The new PM announces that “Brexit means Brexit” even if no one knows what Brexit means but now the public has spoken politicians need to get on with it, whatever it is. I agree that whatever terms are negotiated need to put before the people, but not by way of another referendum. They should form part of the various manifestos of the main parties. If the Tories negotiate something that trashes workers’ rights, damaging the economy and restricting freedom of movement, let them present it to the electorate in 2020. If Labour or anyone else objects to the new terms, let them present it to the electorate in their own manifesto. You can bet that the differences will go down party lines anyway.
No one should have been under any illusion as to what would happen if we voted to leave the EU (although some were taken in by the lies on one side and the exaggerations on the other) so what is happening should be no surprise.
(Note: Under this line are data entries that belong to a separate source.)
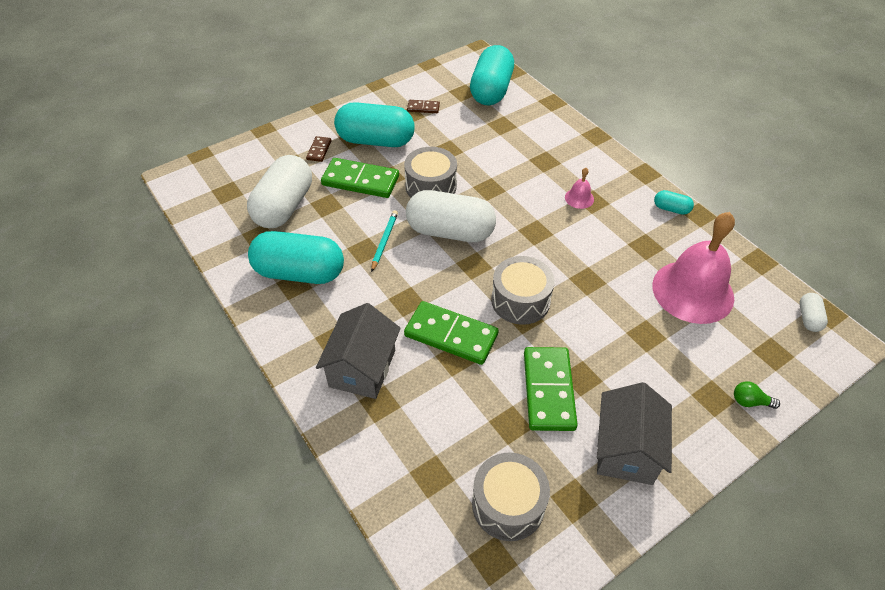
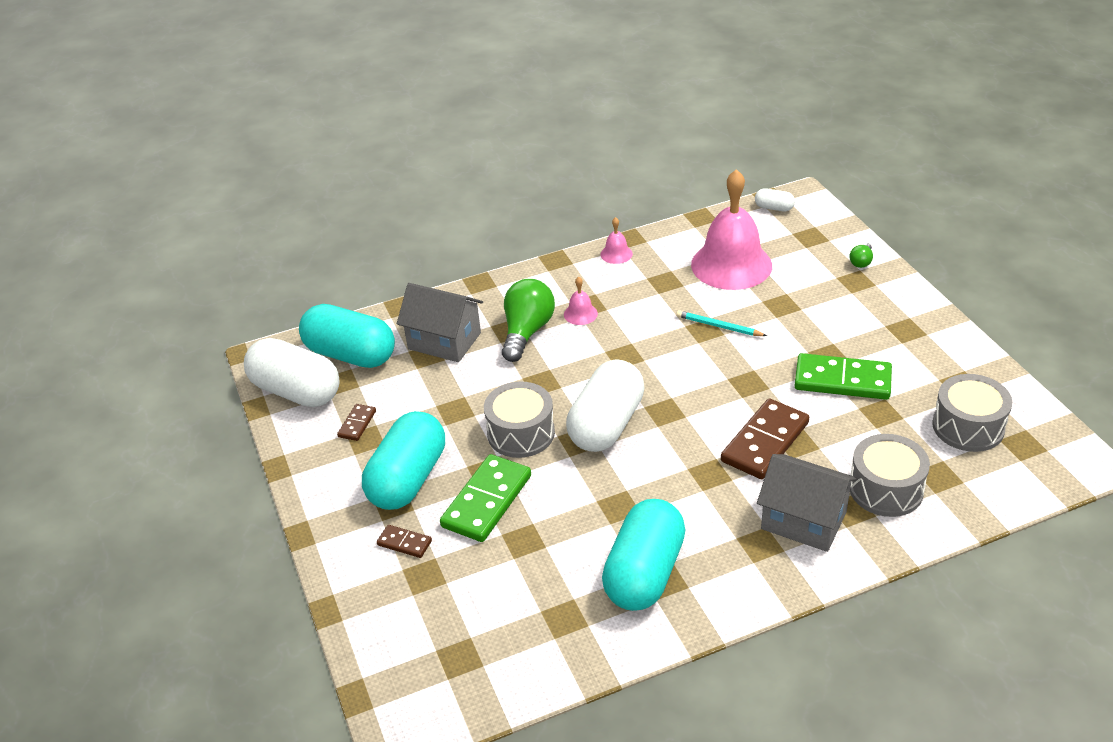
camera: 75 degrees left, 10 degrees down
(284, 206) = (513, 587): white capsule -> white capsule (296, 391)
(384, 241) = (608, 486): turquoise pencil -> turquoise pencil (719, 326)
(451, 335) = (765, 442): green domino -> brown domino
(520, 300) = (724, 382): grey drum -> grey drum (886, 489)
(545, 171) = (527, 332): none -> green light bulb
(626, 449) = (909, 343): grey house -> grey house (444, 341)
(671, 209) = (616, 254): turquoise capsule -> pink bell

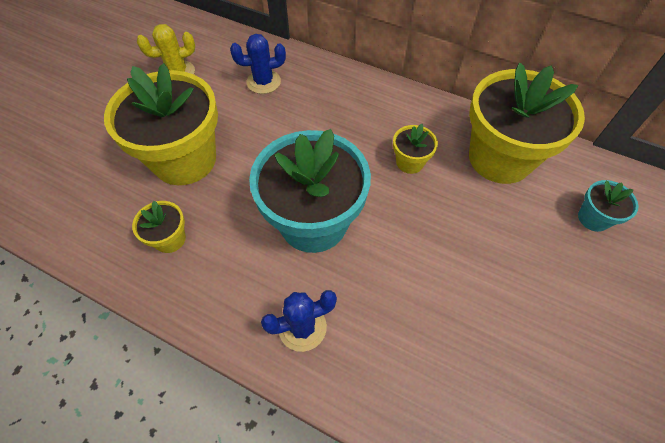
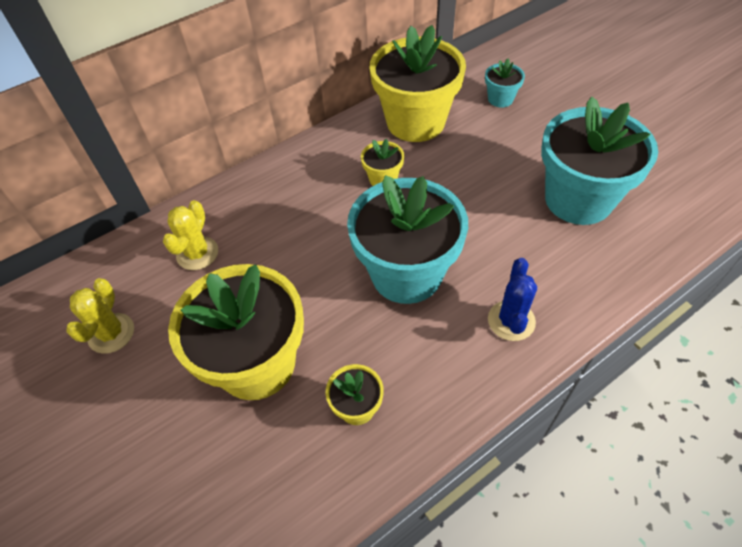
camera: 60 degrees left, 5 degrees down
(263, 82) = (197, 253): blue cactus -> yellow cactus
(497, 345) = (578, 199): none -> turquoise flower pot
But above everything else, I am EU-ed out. I so wanted to stay, to protect freedom to travel, live and study abroad with minimal obstructions and I liked the very idea of the EU and what it stood for in helping to keep the peace. But all of us, including Owen Smith and me, need to move on.
In any event, the likes of Smith (and me) will have plenty of time to think in the next year of Corbyn’s ruinous “leadership” until the next challenger emerges. The EU decision has been taken and whilst 48% of us thought it was a terrible decision, 52% didn’t. It’s the end, I’m afraid.